The Competition Data Standard

Note: This is an experimental feature.

The data standard

The IRW competition data standard is meant to describe data derived from pairwise comparisons or competitions. Such data are widely analyzed using Elo or Bradley-Luce-Terry approaches; more information about these approaches is available here. The key distinction between these data and the conventional IRW data is that there are not id and item identifiers here but rather identifers of the two agents that are involved in a given competition.

  • agent_a name/id of first competitor
  • agent_b name/id of second competitor
  • date Time of the data point in UNIX format.
  • homefield Indicator of agent that had advantage based on game features (e.g., where game was played, who played first, etc).
  • score_a Score of agent_a.
  • score_b Score of agent_b.
  • winner Winner of the competition (typically based on a comparison of scores). Values will be agent_a, agent_b or draw.

Additional information that may be predictive of the outcome can be included as additional columns.

Accessing the competition data

The competitions data can be accessed from both the R and Python irw packages:

Code
# Install and load the package with `devtools::install_github("itemresponsewarehouse/Rpkg")`
library(irw)

# View available competition data
irw_list_tables(source="comp")

# Fetch competition data
df <- irw_fetch("collegefb_2021and2022", source="comp")
head(df)
Code
# Install package with `pip install "git+https://github.com/itemresponsewarehouse/Python-pkg.git"`
import irw

# View available competition data
irw.list_tables(source="comp")

# Fetch competition data
df = irw.fetch("collegefb_2021and2022", source="comp")
head(df)

Documentation related to the tables (including table names as with collegefb_2021and2022) can be found here.

An example

Here is a first example wherein we fit an Elo model to data from the NFL.

Code
library(elo)
library(BradleyTerry2)

# Fetch and prepare data
df <- irw::irw_fetch("nfl_2010-2019", source = 'comp')
df <- df[order(df$date), ]

# ===== Elo ANALYSIS =====
er <- elo.run(score(score_a, score_b) ~ agent_a + agent_b, 
              data = df, k = 20)

# Convert Elo results to long format
elo_results <- as.data.frame(er)
elo_long <- lapply(seq_len(nrow(elo_results)), function(i) {
  data.frame(
    team = c(elo_results$team.A[i], elo_results$team.B[i]),
    elo = c(elo_results$elo.A[i], elo_results$elo.B[i]),
    date = df$date[i]
  )
})
elo_long <- do.call(rbind, elo_long)

# Convert dates to years with decimal (e.g., 2015.5 for mid-2015)
elo_long$year <- elo_long$date/(365*24*60*60)

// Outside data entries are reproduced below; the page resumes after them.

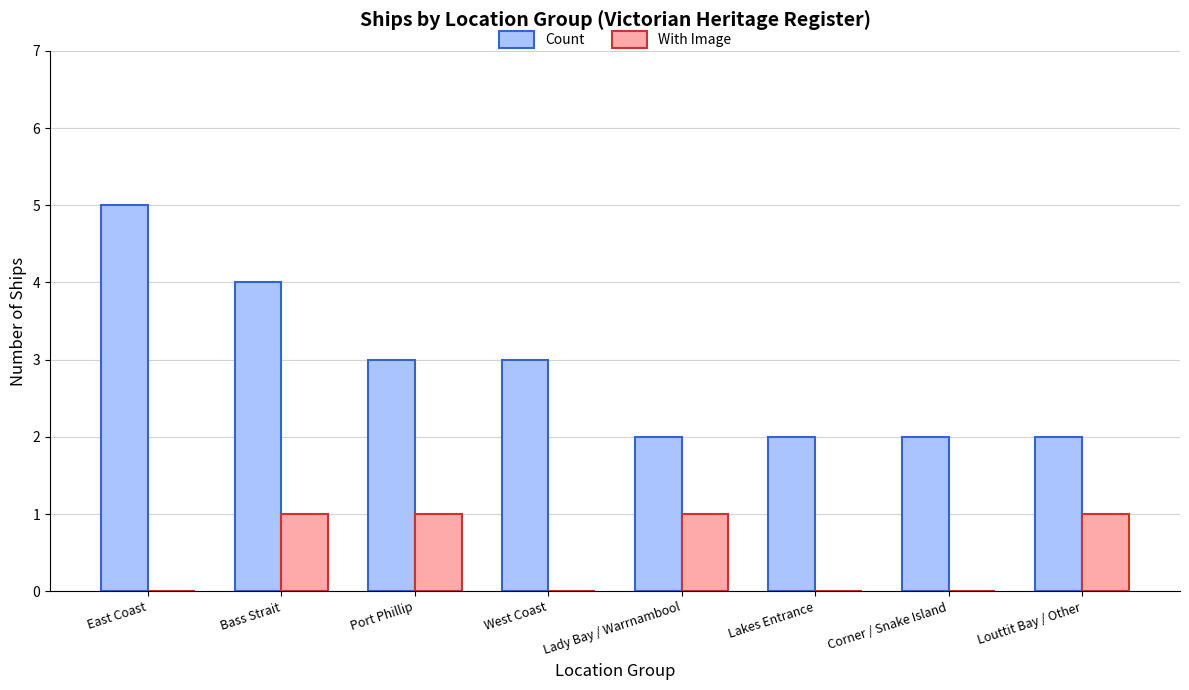

Is the value of With Image at Lakes Entrance greater than the value of Count at Bass Strait?

No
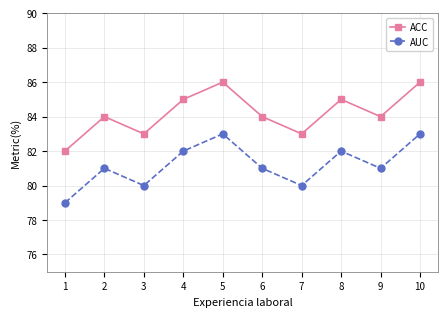

What is the total value across all series at 1?

161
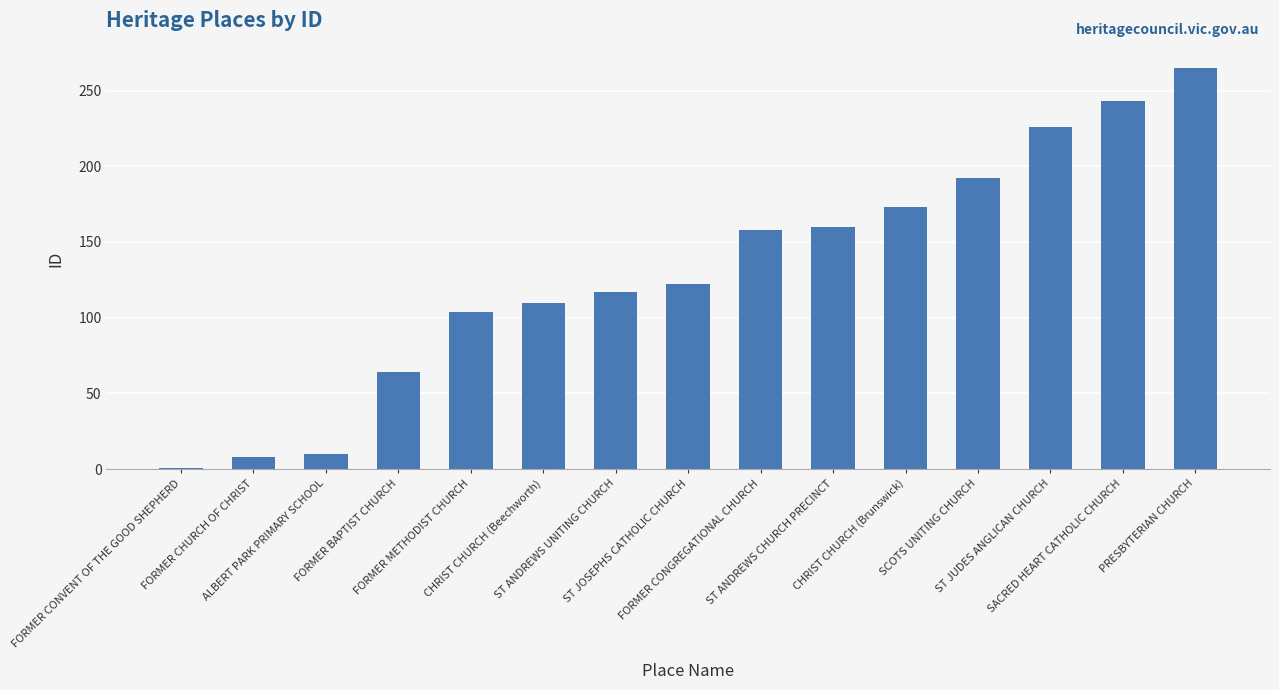

What is the maximum value shown in the chart?

265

elo_by_team <- split(elo_long, elo_long$team)

# ===== BRADLEY-TERRY ANALYSIS =====
# Create season variable based on date gaps
date_diff <- diff(df$date)
df$season <- c(0, cumsum(date_diff > 1e7)) + 2010

# Prepare data for BT model
df_bt <- df[df$winner != 'draw', ]
df_bt$win <- as.numeric(df_bt$winner == 'agent_a')
df_bt$agent_a <- factor(df_bt$agent_a)
df_bt$agent_b <- factor(df_bt$agent_b)

# Fit BT models by season
bt_by_season <- lapply(split(df_bt, df_bt$season), function(season_df) {
  mod <- BTm(win, agent_a, agent_b, data = season_df, id = "team")
  co <- coef(mod)
  names(co) <- gsub("team", "", names(co))
  data.frame(
    season = unique(season_df$season),
    est = co,
    team = names(co),
    row.names = NULL
  )
})
bt_results <- do.call(rbind, bt_by_season)
bt_by_team <- split(bt_results, bt_results$team)

# ===== PLOTTING =====
par(mfrow = c(2, 1), mgp = c(2.5, 0.7, 0), mar = c(4, 4, 2, 1))

# Plot 1: Elo ratings over time
plot(NULL, 
     xlim = c(0, 10),
     ylim = c(1200,1800),
     xlab = "Years since start of 2010 season", 
     ylab = "Elo Rating",
     main = "NFL Team Elo Ratings (2010-2019)",
     xaxt = "n")
axis(1, at = 0:10)

for (team_data in elo_by_team) {
  lines(team_data$year, team_data$elo, col = rgb(0, 0, 0, 0.3))
  n <- nrow(team_data)
  text(team_data$year[n], team_data$elo[n], team_data$team[n], 
       pos = 4, cex = 0.6)
}

# Plot 2: Bradley-Terry coefficients by season
plot(NULL, 
     xlim = c(2010, 2020),
     ylim = range(bt_results$est,na.rm=TRUE),
     xlab = "Season", 
     ylab = "Bradley-Terry Coefficient",
     main = "NFL Team Strength by Season (Bradley-Terry Model)",
     xaxt = "n")
axis(1, at = 2010:2019)

for (team_data in bt_by_team) {
  lines(team_data$season, team_data$est, col = rgb(0, 0, 0, 0.3))
  n <- nrow(team_data)
  text(team_data$season[n], team_data$est[n], team_data$team[n], 
       pos = 4, cex = 0.6)
}